***** SUPPLIED PASSAGE

Let’s talk real for a minute. If you’re running a trucking business—whether it’s just you and your truck or you’re managing a small fleet—you’ve probably been feeling some changes. Freight’s been a little slower. Rates are bouncing. And everybody’s asking: “Where’s the freight going?”

So today, let’s break this down like we’re just sitting across the table talking business. No fluff, no heavy jargon. Just real info to help you get ahead in Q2 of 2025.


What’s the Economy Saying Right Now?

Let’s look at the signals. The numbers don’t lie. They just need to be read right.*

  • GDP (Gross Domestic Product): -1.8% (Q1 2025)
    This means the economy shrank. When the economy shrinks, people spend less, businesses produce less, and freight slows down. That affects all of us.
    • This contraction is partly due to recent trade tensions and tariffs impacting various industries.
  • Consumer Confidence: 92.9 (March 2025)
    Consumers are worried. When they’re nervous about their money, they don’t spend as much. And when spending slows, demand for consumer goods—and the trucks that haul them—goes down.
    • This dip is influenced by economic uncertainty and recent policy changes.
  • Retail Sales: +0.2% (Feb 2025)
    Spending is barely moving. It’s still in the positive, but this is a slow crawl. Don’t expect booming loads from big box stores right now.
    • Consumers are pulling back on discretionary spending amid growing uncertainty.
  • Consumer Price Index (CPI): +0.2% (Feb 2025)

**********

Transcribe the part of the trucking freight passage starting at "Consumers are worried." and ending at "Sales: +0.2% (Feb 2025)". Rely only on the trucking freight passage.

***** DATA SUPPLIED

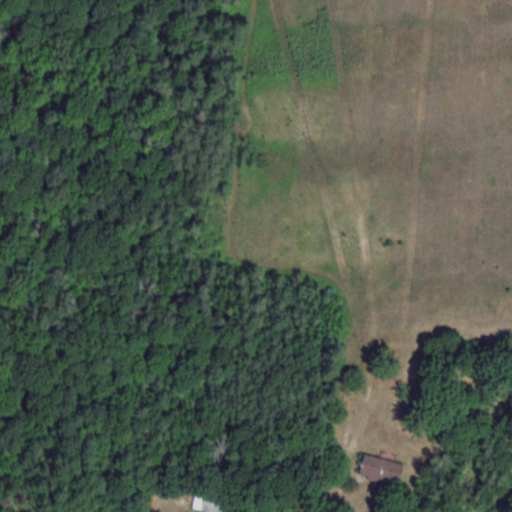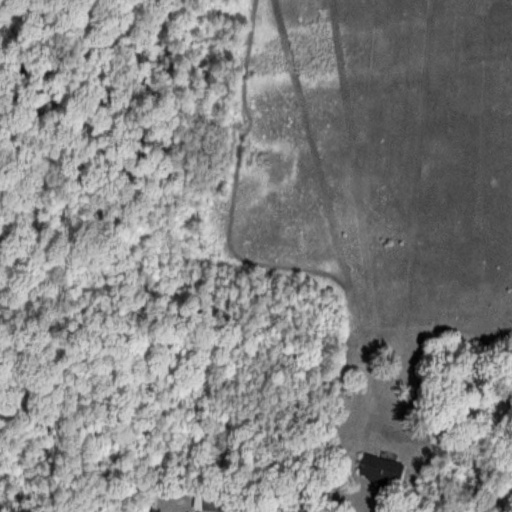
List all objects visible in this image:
building: (379, 470)
building: (210, 498)
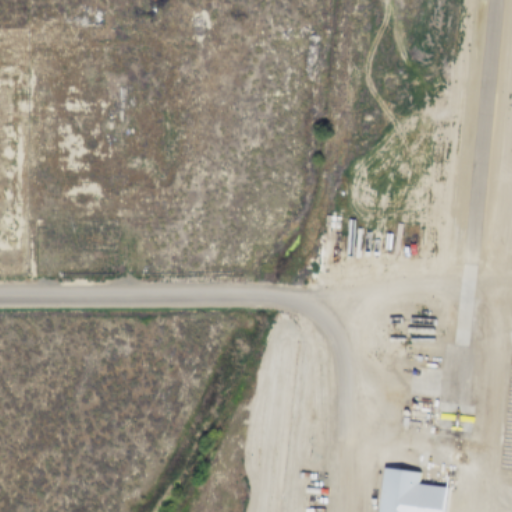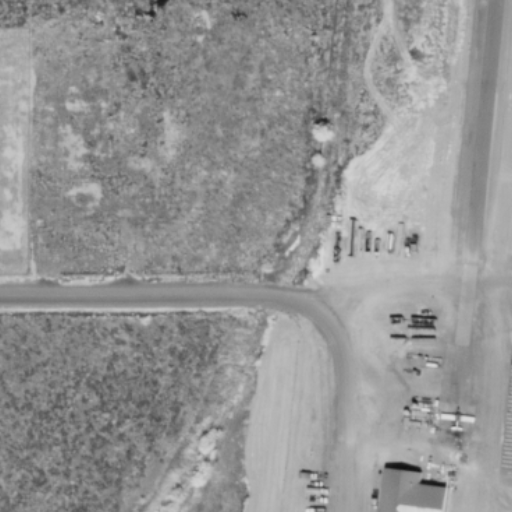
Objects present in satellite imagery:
road: (399, 144)
building: (33, 201)
airport runway: (472, 218)
road: (409, 290)
road: (153, 298)
building: (425, 351)
building: (426, 352)
road: (481, 379)
road: (413, 384)
road: (345, 400)
road: (486, 475)
building: (396, 489)
building: (397, 490)
road: (498, 494)
parking lot: (306, 503)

**********

§ FINAL RESULT:
Consumers are worried. When they’re nervous about their money, they don’t spend as much. And when spending slows, demand for consumer goods—and the trucks that haul them—goes down.
    • This dip is influenced by economic uncertainty and recent policy changes.
  • Retail Sales: +0.2% (Feb 2025)